=== WHAT THE EXERCISE ASKS ===
Convert the data below into a JSON array of strings, with one string per line and blank lines omitted.

=== EXCERPTED RECORDS ===
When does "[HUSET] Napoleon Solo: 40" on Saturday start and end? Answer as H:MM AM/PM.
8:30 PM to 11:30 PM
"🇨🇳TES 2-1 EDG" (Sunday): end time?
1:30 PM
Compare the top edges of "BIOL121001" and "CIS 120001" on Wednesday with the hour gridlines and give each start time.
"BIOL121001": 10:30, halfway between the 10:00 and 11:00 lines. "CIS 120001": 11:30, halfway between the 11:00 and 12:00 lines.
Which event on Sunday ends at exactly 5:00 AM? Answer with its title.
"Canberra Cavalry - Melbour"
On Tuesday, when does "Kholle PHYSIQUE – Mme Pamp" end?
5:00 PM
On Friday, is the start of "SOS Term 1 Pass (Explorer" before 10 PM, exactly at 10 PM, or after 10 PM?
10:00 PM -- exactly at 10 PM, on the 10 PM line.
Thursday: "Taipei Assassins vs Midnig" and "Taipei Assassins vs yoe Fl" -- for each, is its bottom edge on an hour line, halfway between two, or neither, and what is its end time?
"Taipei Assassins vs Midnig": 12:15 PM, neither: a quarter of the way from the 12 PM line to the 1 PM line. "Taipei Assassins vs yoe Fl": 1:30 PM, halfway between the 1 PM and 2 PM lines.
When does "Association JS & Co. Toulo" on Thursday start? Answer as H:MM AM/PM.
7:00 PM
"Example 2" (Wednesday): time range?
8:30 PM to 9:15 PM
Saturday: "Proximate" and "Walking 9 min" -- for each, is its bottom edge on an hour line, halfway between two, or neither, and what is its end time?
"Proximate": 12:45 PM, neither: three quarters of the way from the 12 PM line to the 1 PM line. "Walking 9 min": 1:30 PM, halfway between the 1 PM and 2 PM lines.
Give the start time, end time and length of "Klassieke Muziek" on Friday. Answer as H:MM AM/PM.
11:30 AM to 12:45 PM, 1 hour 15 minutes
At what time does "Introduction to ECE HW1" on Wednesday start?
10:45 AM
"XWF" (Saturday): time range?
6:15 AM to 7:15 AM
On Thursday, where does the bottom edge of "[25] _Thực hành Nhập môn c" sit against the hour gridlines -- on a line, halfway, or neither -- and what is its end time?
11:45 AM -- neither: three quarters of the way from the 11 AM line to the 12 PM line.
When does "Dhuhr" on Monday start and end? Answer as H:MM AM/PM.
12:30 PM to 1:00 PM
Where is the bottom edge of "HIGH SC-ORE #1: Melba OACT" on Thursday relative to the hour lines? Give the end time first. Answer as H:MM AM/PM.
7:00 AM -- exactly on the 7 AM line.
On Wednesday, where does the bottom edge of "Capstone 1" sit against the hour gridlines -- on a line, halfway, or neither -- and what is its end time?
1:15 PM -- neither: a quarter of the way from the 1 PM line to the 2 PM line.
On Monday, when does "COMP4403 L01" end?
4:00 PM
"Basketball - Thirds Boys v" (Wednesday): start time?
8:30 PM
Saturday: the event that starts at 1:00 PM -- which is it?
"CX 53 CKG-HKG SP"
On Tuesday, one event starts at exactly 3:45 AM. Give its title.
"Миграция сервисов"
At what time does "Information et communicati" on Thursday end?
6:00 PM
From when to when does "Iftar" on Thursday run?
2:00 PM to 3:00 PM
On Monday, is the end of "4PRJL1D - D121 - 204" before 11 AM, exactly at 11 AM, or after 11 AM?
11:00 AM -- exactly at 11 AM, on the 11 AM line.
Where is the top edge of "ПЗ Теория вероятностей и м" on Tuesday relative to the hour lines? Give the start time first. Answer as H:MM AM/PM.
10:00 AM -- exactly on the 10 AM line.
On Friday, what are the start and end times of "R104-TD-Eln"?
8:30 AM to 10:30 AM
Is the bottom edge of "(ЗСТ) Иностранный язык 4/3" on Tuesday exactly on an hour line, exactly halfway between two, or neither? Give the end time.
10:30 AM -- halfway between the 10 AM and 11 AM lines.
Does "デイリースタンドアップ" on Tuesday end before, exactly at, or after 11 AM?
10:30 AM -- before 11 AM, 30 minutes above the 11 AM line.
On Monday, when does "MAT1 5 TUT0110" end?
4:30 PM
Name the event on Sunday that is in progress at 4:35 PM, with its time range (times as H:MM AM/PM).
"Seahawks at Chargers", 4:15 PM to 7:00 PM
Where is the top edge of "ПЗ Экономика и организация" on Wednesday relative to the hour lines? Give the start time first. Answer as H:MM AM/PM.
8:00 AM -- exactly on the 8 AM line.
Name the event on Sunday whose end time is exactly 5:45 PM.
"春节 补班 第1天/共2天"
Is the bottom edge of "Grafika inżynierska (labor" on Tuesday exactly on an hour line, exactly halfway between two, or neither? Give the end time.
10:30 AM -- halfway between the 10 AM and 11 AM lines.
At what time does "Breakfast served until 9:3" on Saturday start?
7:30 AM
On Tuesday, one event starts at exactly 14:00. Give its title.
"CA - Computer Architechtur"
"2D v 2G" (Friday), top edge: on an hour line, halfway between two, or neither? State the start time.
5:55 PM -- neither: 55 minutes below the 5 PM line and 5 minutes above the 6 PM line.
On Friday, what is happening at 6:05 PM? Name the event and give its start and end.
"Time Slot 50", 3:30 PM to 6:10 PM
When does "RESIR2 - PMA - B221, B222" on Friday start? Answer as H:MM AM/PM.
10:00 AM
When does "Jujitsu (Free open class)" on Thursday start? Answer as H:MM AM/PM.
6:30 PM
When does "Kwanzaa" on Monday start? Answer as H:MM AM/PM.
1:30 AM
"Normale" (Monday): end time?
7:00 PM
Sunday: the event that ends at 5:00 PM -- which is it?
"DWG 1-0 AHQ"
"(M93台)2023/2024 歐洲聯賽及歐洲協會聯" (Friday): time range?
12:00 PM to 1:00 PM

=== SOLUTION BELOW ===
[
  "When does \"[HUSET] Napoleon Solo: 40\" on Saturday start and end? Answer as H:MM AM/PM.",
  "8:30 PM to 11:30 PM",
  "\"🇨🇳TES 2-1 EDG\" (Sunday): end time?",
  "1:30 PM",
  "Compare the top edges of \"BIOL121001\" and \"CIS 120001\" on Wednesday with the hour gridlines and give each start time.",
  "\"BIOL121001\": 10:30, halfway between the 10:00 and 11:00 lines. \"CIS 120001\": 11:30, halfway between the 11:00 and 12:00 lines.",
  "Which event on Sunday ends at exactly 5:00 AM? Answer with its title.",
  "\"Canberra Cavalry - Melbour\"",
  "On Tuesday, when does \"Kholle PHYSIQUE – Mme Pamp\" end?",
  "5:00 PM",
  "On Friday, is the start of \"SOS Term 1 Pass (Explorer\" before 10 PM, exactly at 10 PM, or after 10 PM?",
  "10:00 PM -- exactly at 10 PM, on the 10 PM line.",
  "Thursday: \"Taipei Assassins vs Midnig\" and \"Taipei Assassins vs yoe Fl\" -- for each, is its bottom edge on an hour line, halfway between two, or neither, and what is its end time?",
  "\"Taipei Assassins vs Midnig\": 12:15 PM, neither: a quarter of the way from the 12 PM line to the 1 PM line. \"Taipei Assassins vs yoe Fl\": 1:30 PM, halfway between the 1 PM and 2 PM lines.",
  "When does \"Association JS & Co. Toulo\" on Thursday start? Answer as H:MM AM/PM.",
  "7:00 PM",
  "\"Example 2\" (Wednesday): time range?",
  "8:30 PM to 9:15 PM",
  "Saturday: \"Proximate\" and \"Walking 9 min\" -- for each, is its bottom edge on an hour line, halfway between two, or neither, and what is its end time?",
  "\"Proximate\": 12:45 PM, neither: three quarters of the way from the 12 PM line to the 1 PM line. \"Walking 9 min\": 1:30 PM, halfway between the 1 PM and 2 PM lines.",
  "Give the start time, end time and length of \"Klassieke Muziek\" on Friday. Answer as H:MM AM/PM.",
  "11:30 AM to 12:45 PM, 1 hour 15 minutes",
  "At what time does \"Introduction to ECE HW1\" on Wednesday start?",
  "10:45 AM",
  "\"XWF\" (Saturday): time range?",
  "6:15 AM to 7:15 AM",
  "On Thursday, where does the bottom edge of \"[25] _Thực hành Nhập môn c\" sit against the hour gridlines -- on a line, halfway, or neither -- and what is its end time?",
  "11:45 AM -- neither: three quarters of the way from the 11 AM line to the 12 PM line.",
  "When does \"Dhuhr\" on Monday start and end? Answer as H:MM AM/PM.",
  "12:30 PM to 1:00 PM",
  "Where is the bottom edge of \"HIGH SC-ORE #1: Melba OACT\" on Thursday relative to the hour lines? Give the end time first. Answer as H:MM AM/PM.",
  "7:00 AM -- exactly on the 7 AM line.",
  "On Wednesday, where does the bottom edge of \"Capstone 1\" sit against the hour gridlines -- on a line, halfway, or neither -- and what is its end time?",
  "1:15 PM -- neither: a quarter of the way from the 1 PM line to the 2 PM line.",
  "On Monday, when does \"COMP4403 L01\" end?",
  "4:00 PM",
  "\"Basketball - Thirds Boys v\" (Wednesday): start time?",
  "8:30 PM",
  "Saturday: the event that starts at 1:00 PM -- which is it?",
  "\"CX 53 CKG-HKG SP\"",
  "On Tuesday, one event starts at exactly 3:45 AM. Give its title.",
  "\"Миграция сервисов\"",
  "At what time does \"Information et communicati\" on Thursday end?",
  "6:00 PM",
  "From when to when does \"Iftar\" on Thursday run?",
  "2:00 PM to 3:00 PM",
  "On Monday, is the end of \"4PRJL1D - D121 - 204\" before 11 AM, exactly at 11 AM, or after 11 AM?",
  "11:00 AM -- exactly at 11 AM, on the 11 AM line.",
  "Where is the top edge of \"ПЗ Теория вероятностей и м\" on Tuesday relative to the hour lines? Give the start time first. Answer as H:MM AM/PM.",
  "10:00 AM -- exactly on the 10 AM line.",
  "On Friday, what are the start and end times of \"R104-TD-Eln\"?",
  "8:30 AM to 10:30 AM",
  "Is the bottom edge of \"(ЗСТ) Иностранный язык 4/3\" on Tuesday exactly on an hour line, exactly halfway between two, or neither? Give the end time.",
  "10:30 AM -- halfway between the 10 AM and 11 AM lines.",
  "Does \"デイリースタンドアップ\" on Tuesday end before, exactly at, or after 11 AM?",
  "10:30 AM -- before 11 AM, 30 minutes above the 11 AM line.",
  "On Monday, when does \"MAT1 5 TUT0110\" end?",
  "4:30 PM",
  "Name the event on Sunday that is in progress at 4:35 PM, with its time range (times as H:MM AM/PM).",
  "\"Seahawks at Chargers\", 4:15 PM to 7:00 PM",
  "Where is the top edge of \"ПЗ Экономика и организация\" on Wednesday relative to the hour lines? Give the start time first. Answer as H:MM AM/PM.",
  "8:00 AM -- exactly on the 8 AM line.",
  "Name the event on Sunday whose end time is exactly 5:45 PM.",
  "\"春节 补班 第1天/共2天\"",
  "Is the bottom edge of \"Grafika inżynierska (labor\" on Tuesday exactly on an hour line, exactly halfway between two, or neither? Give the end time.",
  "10:30 AM -- halfway between the 10 AM and 11 AM lines.",
  "At what time does \"Breakfast served until 9:3\" on Saturday start?",
  "7:30 AM",
  "On Tuesday, one event starts at exactly 14:00. Give its title.",
  "\"CA - Computer Architechtur\"",
  "\"2D v 2G\" (Friday), top edge: on an hour line, halfway between two, or neither? State the start time.",
  "5:55 PM -- neither: 55 minutes below the 5 PM line and 5 minutes above the 6 PM line.",
  "On Friday, what is happening at 6:05 PM? Name the event and give its start and end.",
  "\"Time Slot 50\", 3:30 PM to 6:10 PM",
  "When does \"RESIR2 - PMA - B221, B222\" on Friday start? Answer as H:MM AM/PM.",
  "10:00 AM",
  "When does \"Jujitsu (Free open class)\" on Thursday start? Answer as H:MM AM/PM.",
  "6:30 PM",
  "When does \"Kwanzaa\" on Monday start? Answer as H:MM AM/PM.",
  "1:30 AM",
  "\"Normale\" (Monday): end time?",
  "7:00 PM",
  "Sunday: the event that ends at 5:00 PM -- which is it?",
  "\"DWG 1-0 AHQ\"",
  "\"(M93台)2023/2024 歐洲聯賽及歐洲協會聯\" (Friday): time range?",
  "12:00 PM to 1:00 PM"
]